Marengo Community Garden

Marengo Community Garden. Visitors from all over Orkney, and many from further afield, have sought out this special garden tucked out of sight in the village of St Margaret’s Hope. Whether to enjoy a few moments peace during a day of sightseeing, or take a quiet stroll around the paths admiring the vibrance and variety of the planting; or to meet a friend, find a bench and put the world to rights over a flask of tea, this space is appreciated by many folk. In 2015 it was included in Scotland’s Gardens Open Gardens Scheme and more recently it has taken up a regular slot in the list of local gardens on show during the Orkney Garden Festival.

A community garden

The idea for a community garden was the inspiration of a small group of local gardeners. They shared an ambition to turn a neglected walled garden into a resource for the community and a place of beauty:

A garden FOR SALE as a building plot!

This garden had once been someone’s pride and joy, sheltered from the Orkney winds by drystone dykes, full of old flowering bushes, a holly tree, an apple tree, wonderful ivies and honeysuckle in profusion. Many older residents of the village of St Margaret’s Hope remember it as a showpiece for visitors and garden enthusiasts.
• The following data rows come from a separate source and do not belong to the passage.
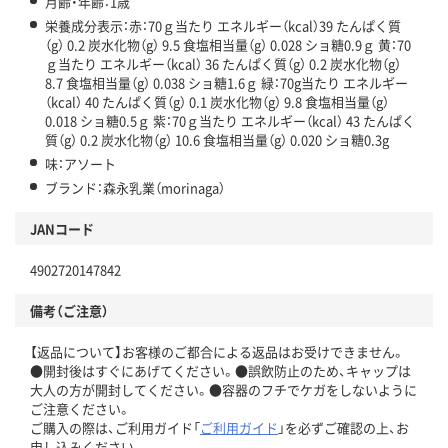
月齢・年齢：1歳
栄養成分表示：赤：70ｇ当たり エネルギー（kcal）39 たんぱく質
（g） 0.2 炭水化物（g） 9.5 食塩相当量（g） 0.028 ショ糖0.9ｇ 黄：70
ｇ当たり エネルギー（kcal） 36 たんぱく質（g） 0.2 炭水化物（g）
8.7 食塩相当量（g） 0.038 ショ糖1.6ｇ 緑：70g当たり エネルギー
（kcal） 40 たんぱく質（g） 0.1 炭水化物（g） 9.8 食塩相当量（g）
0.018 ショ糖0.5ｇ 紫：70ｇ当たり エネルギー（kcal） 43 たんぱく
質（g） 0.2 炭水化物（g） 10.6 食塩相当量（g） 0.020 ショ糖0.3g
味：アソート
ブランド：森永乳業（morinaga）
JANコード
4902720147842
備考（ご注意）
【返品について】お客様のご都合による返品はお受けできません。
●開封後はすぐにあげてください。●誤飲防止のため、キャップは
大人の方が開封してください。●容器のフチでケガをしないように
ご注意ください。
ご購入の際は、ご利用ガイド「
ご利用ガイド
」を必ずご確認の上、お
申し込みください。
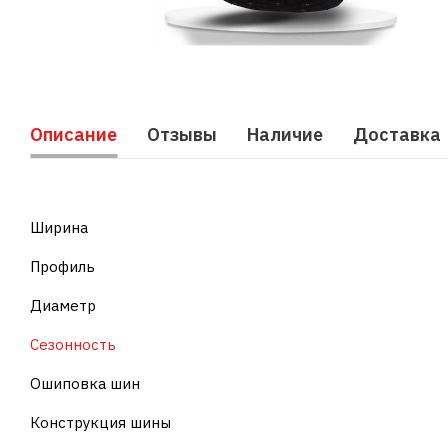
Описание
Отзывы
Наличие
Доставка
Ширина
Профиль
Диаметр
Сезонность
Ошиповка шин
Конструкция шины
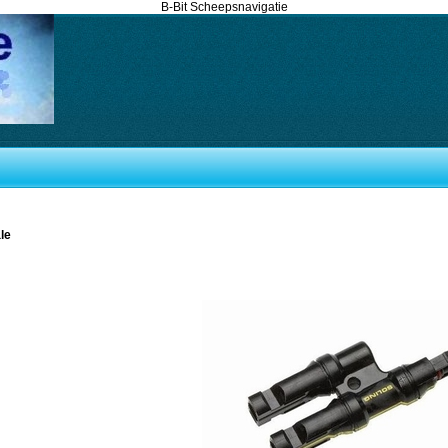
B-Bit Scheepsnavigatie
le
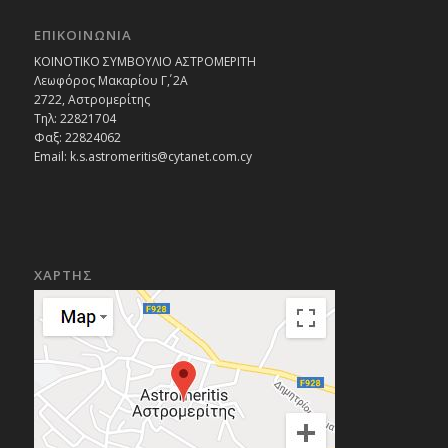
ΕΠΙΚΟΙΝΩΝΙΑ
ΚΟΙΝΟΤΙΚΟ ΣΥΜΒΟΥΛΙΟ ΑΣΤΡΟΜΕΡΙΤΗ
Λεωφόρος Μακαρίου Γ΄, 2Α
2722, Αστρομερίτης
Τηλ: 22821704
Φαξ: 22824062
Email: k.s.astromeritis@cytanet.com.cy
ΧΑΡΤΗΣ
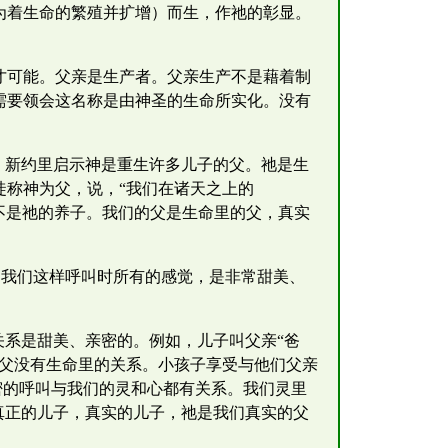
为着生命的繁殖并扩增）而生，作祂的彰显。
才可能。父亲是生产者。父亲生产不是藉着制
需要领会这名称是由神圣的生命所实化。没有
。新约里启示神是重生许多儿子的父。祂是生
徒称神为父，说，“我们在诸天之上的
不是祂的养子。我们的父是生命里的父，真实
此，我们这样呼叫时所有的感觉，是非常甜美、
关系是甜美、亲密的。例如，儿子叫父亲“爸
岳父没有生命里的关系。小孩子享受与他们父亲
密的呼叫与我们的灵和心都有关系。我们灵里
真正的儿子，真实的儿子，祂是我们真实的父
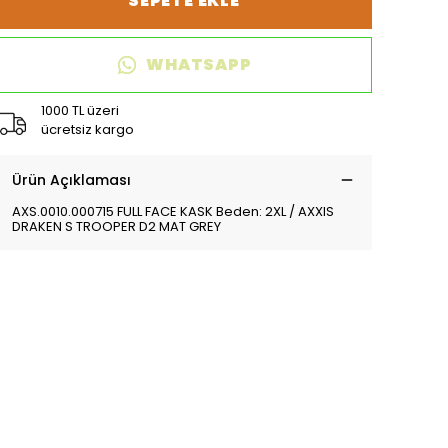
SEPETE EKLE
WHATSAPP
1000 TL üzeri
ücretsiz kargo
Ürün Açıklaması
AXS.0010.000715 FULL FACE KASK Beden: 2XL / AXXIS
DRAKEN S TROOPER D2 MAT GREY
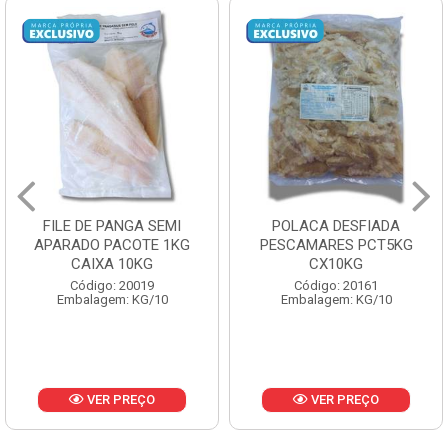
FILE DE PANGA SEMI
POLACA DESFIADA
APARADO PACOTE 1KG
PESCAMARES PCT5KG
CAIXA 10KG
CX10KG
Código: 20019
Código: 20161
Embalagem: KG/10
Embalagem: KG/10
VER PREÇO
VER PREÇO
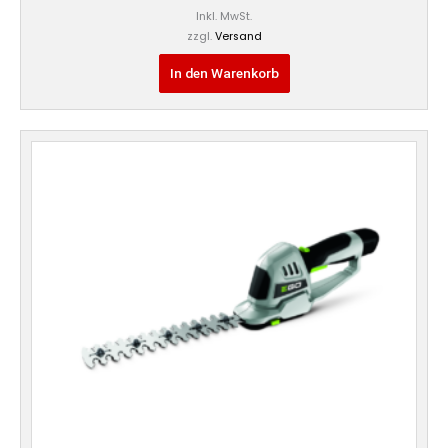
Inkl. MwSt.
zzgl.
Versand
In den Warenkorb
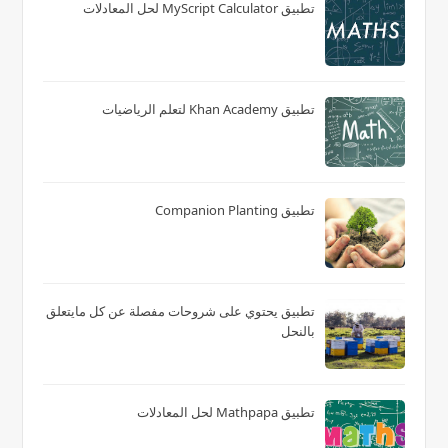
تطبيق MyScript Calculator لحل المعادلات
تطبيق Khan Academy لتعلم الرياضيات
تطبيق Companion Planting
تطبيق يحتوي على شروحات مفصلة عن كل مايتعلق
بالنحل
تطبيق Mathpapa لحل المعادلات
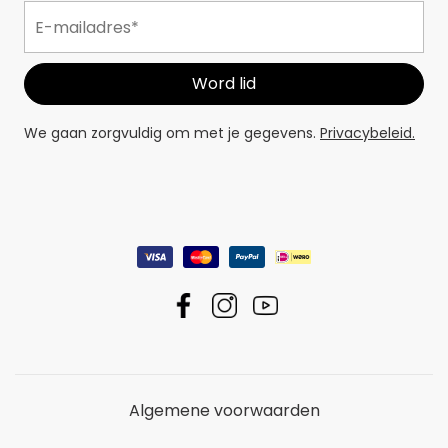
We gaan zorgvuldig om met je gegevens.
Privacybeleid.
Algemene voorwaarden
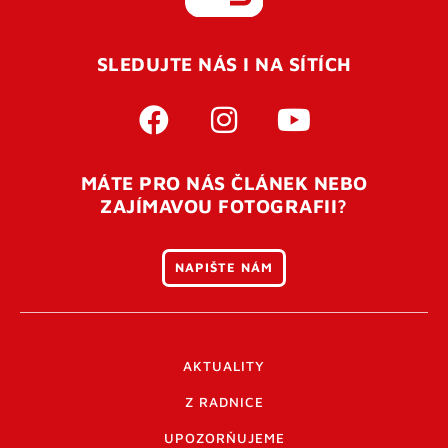
REGISTROVAT SE
SLEDUJTE NÁS I NA SÍTÍCH
Pro úspěšné dokončení registrace je potřeba
potvrdit
vaší e-mailovou
adresu. Po úspěšném odeslání
registrace vám přijde na e-mail potvrzovací kód. Po
otevření tohoto odkazu se váš účet ověří a můžete se
MÁTE PRO NÁS ČLÁNEK NEBO
přihlásit. Nezapomeňte zkontrolovat složku SPAM ve
ZAJÍMAVOU FOTOGRAFII?
vašem e-mailu. Pokud při registraci nastane problém
napište nám
.
NAPIŠTE NÁM
AKTUALITY
Z RADNICE
UPOZORŇUJEME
Unfortunately, times and interests change and over many years the garden had become overgrown and derelict and eventually it looked like it could disappear under concrete blocks. (From an early press release)

In January 1997, the Burray and South Ronaldsay Community Garden Association was formed with the aim of saving the garden, restoring it to its former glory and establishing Orkney’s first Community Garden.

Marengo Community Garden-1997
Trish making a start

A small team of volunteers worked through 1997 and 1998 to make their vision a reality.

Gaining funding

The committee’s first tasks in the early months included applying for grant funding and organising local fundraising events. Grants were received from The Lottery, the Elf Consortium, Rural Initiatives Scotland and the Co-op. The Burray and South Ronaldsay gardening club was formed, and the first Garden Trail offered the chance to visit local gardens and enjoy what has now become the traditional cream tea refreshments laid on by Marengo Garden volunteers.

From The Orcadian in 1997

Once the land was secured, work began to design and establish the new garden.

Designing and creating the garden

Firstly, the site had to be cleared whilst preserving some of the original features and planting. Plans for the new garden space included new sections of drystone wall at the perimeter, a terrace, a children’s area, seating and composting corner. The original stone-built shed was repaired and alongside it, a new wooden shed was erected.

marengo 1997

In 1998 the Marengo Community Garden was chosen as a project to feature on Grampian Television’s Beechgrove Garden programme.

The ‘Hit Squad’ paid two visits to St Margaret’s Hope. In addition to the advice and encouragement they offered, their visits – one at the beginning of the project, and one to see the completed garden – concentrated efforts to complete the garden make-over.


Marengo community garden

Maintained by a small band of dedicated volunteers (including Lesley Livsey, Trish Spence and Elli Pearson from Hope Cohousing), the garden continued to flourish. Its annual plant sale and cream teas in August is always a popular local event. They have a Facebook page which is regularly updated with photos and news.


People often wonder where the name ‘Marengo’ came from. In 1840 an American barquentine – The Marengo – travelling from Newcastle to New Orleans with a cargo of coal and glass was wrecked during a gale, in nearby Widewall Bay.  The crew was rescued, and the deckhouse was among items salvaged from the wreckage. It was put into use as a store for a small shop at this end of St Margaret’s Hope. Interestingly, the records note that the ships cats were also saved. Perhaps there are still cats of American ancestry roaming around South Ronaldsay (George Esson – For Those in Peril). [Thanks to Ingrid and Herbert Mackenzie for this information].